Your task: Your task is to return the line containing "3. **Install dependencies**: Run" and each line after it through the end of the entries, exactly, with no other lines.

**** Records ****

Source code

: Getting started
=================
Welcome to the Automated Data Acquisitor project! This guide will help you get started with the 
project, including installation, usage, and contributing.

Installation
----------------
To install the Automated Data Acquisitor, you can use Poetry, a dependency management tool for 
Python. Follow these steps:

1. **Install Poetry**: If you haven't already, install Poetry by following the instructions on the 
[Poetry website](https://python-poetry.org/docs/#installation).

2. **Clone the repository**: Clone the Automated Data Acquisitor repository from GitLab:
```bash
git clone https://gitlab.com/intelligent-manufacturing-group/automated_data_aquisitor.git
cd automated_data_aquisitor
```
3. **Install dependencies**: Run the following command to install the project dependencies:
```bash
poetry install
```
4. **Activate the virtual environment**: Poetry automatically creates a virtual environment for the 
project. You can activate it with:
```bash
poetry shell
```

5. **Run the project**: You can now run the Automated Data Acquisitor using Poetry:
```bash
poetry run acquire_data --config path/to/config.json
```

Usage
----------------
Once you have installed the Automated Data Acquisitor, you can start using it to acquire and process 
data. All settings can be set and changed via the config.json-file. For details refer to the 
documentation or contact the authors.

****

Output below:
3. **Install dependencies**: Run the following command to install the project dependencies:
```bash
poetry install
```
4. **Activate the virtual environment**: Poetry automatically creates a virtual environment for the 
project. You can activate it with:
```bash
poetry shell
```

5. **Run the project**: You can now run the Automated Data Acquisitor using Poetry:
```bash
poetry run acquire_data --config path/to/config.json
```

Usage
----------------
Once you have installed the Automated Data Acquisitor, you can start using it to acquire and process 
data. All settings can be set and changed via the config.json-file. For details refer to the 
documentation or contact the authors.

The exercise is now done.